I Saw the TV Glow
There’s a lot to like about the world-building of I Saw the TV Glow.
Writer/director Jane Schoenbrun (We're All Going to the World's Fair) is clearly someone who watched a lot of Are You Afraid of the Dark? growing up, then graduated to Buffy the Vampire Slayer and Twin Peaks: The Return, all the while listening to a lot of Smashing Pumpkins.
They combine these interests and who the hell knows how many more influences into an alluring mid/late ’90s suburban setting where awkward, isolated youths Owen (Justice Smith, Dungeons & Dragons: Honor Among Thieves) and Maddy (Brigette Lundy-Paine, Bill & Ted Face the Music) bond over a shared affinity for the Saturday night teen horror series, The Pink Opaque.
The painstaking attention to detail necessary to recreate a ’90s TV show proves well worth the effort, and teenage existential crime fighters Isabel (Helena Howard, Madeline’s Madeline) and Tara (Lindsey Jordan aka Snail Mail, making her big-screen debut) never outstay their welcome. The same goes for the handful of freaky, tactile images that Schoenbrun and their team craft for the show, resulting in some truly creepy and jarring moments.
The storytelling outside the TV screen, however, is much more of a slog. Molasses fast in its execution, the narrative is further hampered by cotton-mouthed, monotonous line delivery and excessive shots of Smith staring in slack-jawed wonder/horror at pretty much everything. Howard’s presence is appropriate as the writing occasionally reaches Madeline’s Madeline levels of bullshit, and there’s so much exposition that, at certain points, you’d rather just read on-screen text.
While Schoenbrun nails the sense of community that can build around a pop culture obsession — and that particular corner reserved for cult TV series devotion — there’s a sense that I Saw the TV Glow might not add up much. Is it a trans allegory? An ode to feeling uncomfortable in one’s own skin? Something else?
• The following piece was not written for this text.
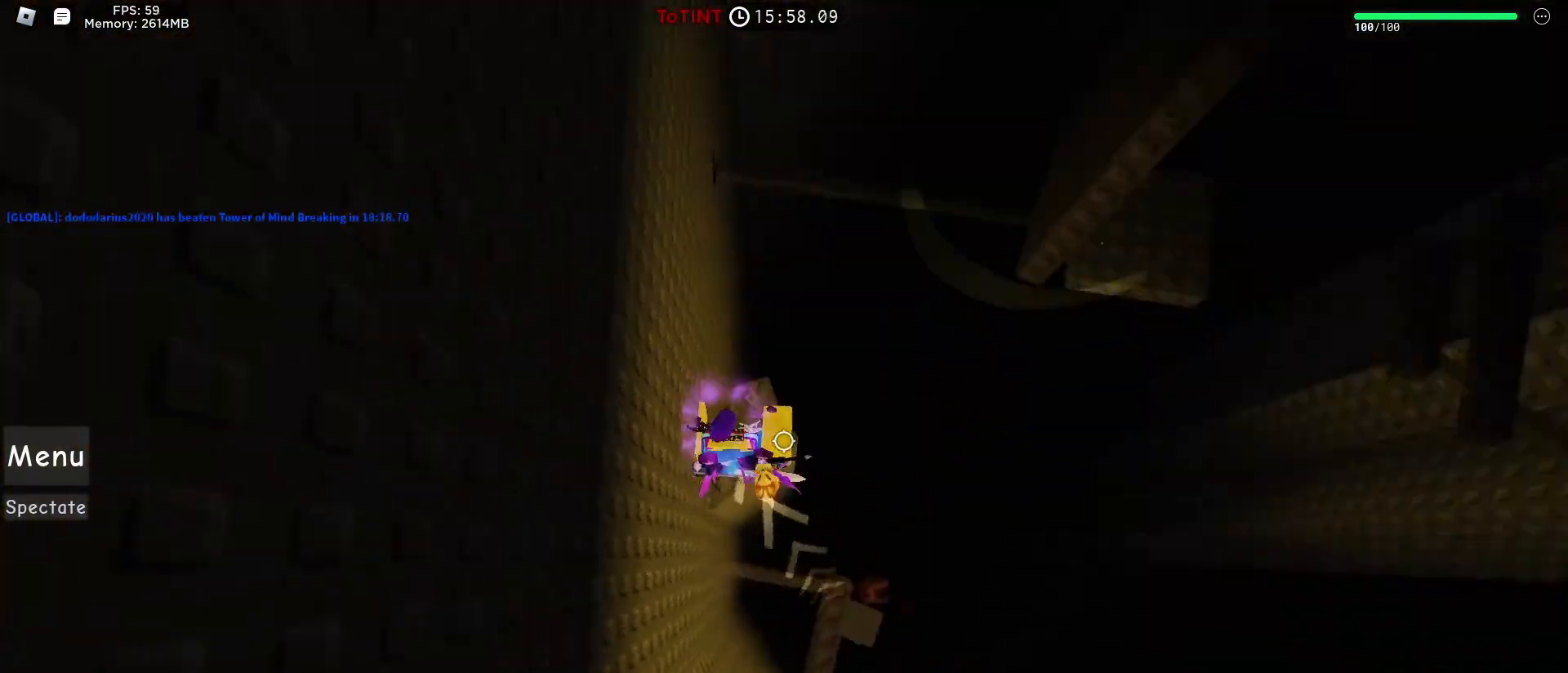
{"keys": ["d"], "mouse": [], "events": [[83, "w", "down"], [150, "space", "down"], [217, "space", "up"], [433, "w", "up"], [450, "d", "down"]]}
No clear messages emerge, yet as the film progresses and Michael C. Maronna and Danny Tamberelli from Nickelodeon’s The Adventures of Pete & Pete and recording artist Phoebe Bridgers make cameos, Schoenbrun seems more interested in creating a relatable, nostalgia-rich world than filling it with much in the way of substance.
Grade: C-plus. Rated PG-13. Now playing at the Fine Arts Theatre.